3. Certain courts have, in their discretion, considered exceptions to the general rule that an adversary proceeding should be filed to seek injunctive relief under § 105 when extraordinary circumstances are present. See In re Brier Creek Corp. Ctr. Assocs. Ltd., 486 B.R. 681, 688-89 (Bankr. E.D.N.C. 2013); In re Service Merchandise Co., Inc., 256 B.R. 755, 765-66 (Bankr. M.D.Tenn. 2000). In the present matter, the Court does not find that extraordinary circumstances are present for the Court to consider a request for injunctive relief under § 105 without the filing of an adversary proceeding. Further the Court notes that chambers advised Debtor's counsel of the need for an adversary proceeding when counsel alerted chambers of his intent to file the Motion and his need for an expedited hearing. This is further noted in the Court's Order and Notice of Emergency Hearing filed on July 6, 2016, which states that: "To the extent the Motion seeks the imposition of a stay under 11 U.S.C. § 105, the Court will not consider such relief at the expedited hearing and should be sought through a separate adversary proceeding."
4. Debtor contemplated assuming the Lease as part of his Chapter 13 plan and bringing the past due amounts current. However, inasmuch as the Lease is not in the Debtor's name, the Debtor had no interest in the Lease that he could assume. Moreover, it is undisputed that the Lease has been terminated.

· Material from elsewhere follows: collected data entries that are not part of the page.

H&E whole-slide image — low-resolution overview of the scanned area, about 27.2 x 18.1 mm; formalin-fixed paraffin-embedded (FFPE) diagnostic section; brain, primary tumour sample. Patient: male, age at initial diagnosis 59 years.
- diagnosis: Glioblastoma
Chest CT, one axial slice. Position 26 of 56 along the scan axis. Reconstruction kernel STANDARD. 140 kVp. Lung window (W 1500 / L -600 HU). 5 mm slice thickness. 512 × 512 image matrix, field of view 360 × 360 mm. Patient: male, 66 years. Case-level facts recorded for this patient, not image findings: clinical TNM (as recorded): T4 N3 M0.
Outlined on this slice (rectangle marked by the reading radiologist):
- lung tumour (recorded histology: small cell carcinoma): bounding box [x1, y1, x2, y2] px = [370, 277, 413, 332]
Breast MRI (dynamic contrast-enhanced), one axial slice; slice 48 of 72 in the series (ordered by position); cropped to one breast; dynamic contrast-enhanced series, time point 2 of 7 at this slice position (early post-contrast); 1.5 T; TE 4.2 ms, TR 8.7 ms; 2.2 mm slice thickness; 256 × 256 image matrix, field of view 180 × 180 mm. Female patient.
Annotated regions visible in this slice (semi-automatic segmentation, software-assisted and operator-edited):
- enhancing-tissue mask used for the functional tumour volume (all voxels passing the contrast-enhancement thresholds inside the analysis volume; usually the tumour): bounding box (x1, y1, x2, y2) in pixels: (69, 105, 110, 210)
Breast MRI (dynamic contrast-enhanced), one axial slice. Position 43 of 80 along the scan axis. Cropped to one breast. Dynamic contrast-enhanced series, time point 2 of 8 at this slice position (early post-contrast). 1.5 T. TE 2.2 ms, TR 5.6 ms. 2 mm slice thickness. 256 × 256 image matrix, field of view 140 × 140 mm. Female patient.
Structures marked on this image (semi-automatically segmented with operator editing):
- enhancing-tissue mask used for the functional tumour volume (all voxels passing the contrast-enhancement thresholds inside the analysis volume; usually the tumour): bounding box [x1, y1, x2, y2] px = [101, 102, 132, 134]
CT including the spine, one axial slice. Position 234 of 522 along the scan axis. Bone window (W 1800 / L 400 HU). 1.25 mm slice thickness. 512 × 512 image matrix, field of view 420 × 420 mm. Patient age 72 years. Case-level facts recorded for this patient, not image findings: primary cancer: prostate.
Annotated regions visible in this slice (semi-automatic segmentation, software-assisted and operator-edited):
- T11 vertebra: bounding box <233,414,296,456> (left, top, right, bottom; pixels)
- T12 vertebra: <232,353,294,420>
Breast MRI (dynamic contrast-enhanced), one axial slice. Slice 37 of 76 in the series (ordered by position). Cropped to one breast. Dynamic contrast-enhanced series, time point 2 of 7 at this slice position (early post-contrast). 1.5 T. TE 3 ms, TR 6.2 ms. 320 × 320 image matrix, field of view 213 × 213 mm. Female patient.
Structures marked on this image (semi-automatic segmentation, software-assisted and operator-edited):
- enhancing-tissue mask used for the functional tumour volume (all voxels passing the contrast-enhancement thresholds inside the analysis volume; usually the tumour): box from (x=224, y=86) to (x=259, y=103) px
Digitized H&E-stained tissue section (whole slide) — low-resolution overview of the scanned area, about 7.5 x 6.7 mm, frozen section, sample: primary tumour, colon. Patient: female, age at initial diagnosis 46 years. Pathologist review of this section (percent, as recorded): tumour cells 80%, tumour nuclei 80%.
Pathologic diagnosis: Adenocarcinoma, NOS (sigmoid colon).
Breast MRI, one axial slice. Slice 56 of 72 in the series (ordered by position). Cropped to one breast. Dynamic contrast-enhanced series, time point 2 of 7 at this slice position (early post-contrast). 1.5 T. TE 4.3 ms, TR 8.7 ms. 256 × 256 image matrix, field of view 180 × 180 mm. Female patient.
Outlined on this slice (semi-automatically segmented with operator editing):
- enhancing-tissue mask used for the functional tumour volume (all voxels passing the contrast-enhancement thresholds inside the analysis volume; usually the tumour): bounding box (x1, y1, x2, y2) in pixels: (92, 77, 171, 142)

5. In its Objection to the Motion, Crossroads cites several decisions rejecting extension of the automatic stay in the Chapter 13 context on the grounds that the limited scope of § 1301 evidences Congress's intent that corporate co-debtors and business debts are not intended to receive the benefit of the automatic stay in Chapter 13 cases. The Court notes, for purposes of this case, that § 1301 is not available to protect TYH because TYH is not an individual but a separately constituted LLC, and the debt in question is not a consumer debt, but rather a commercial debt. See § 1301(a). Beyond this, both because the Debtor did not argue or rely on § 1301, and failed to meet his burden of proof, it is unnecessary for the Court to consider Congressional intent on this subject.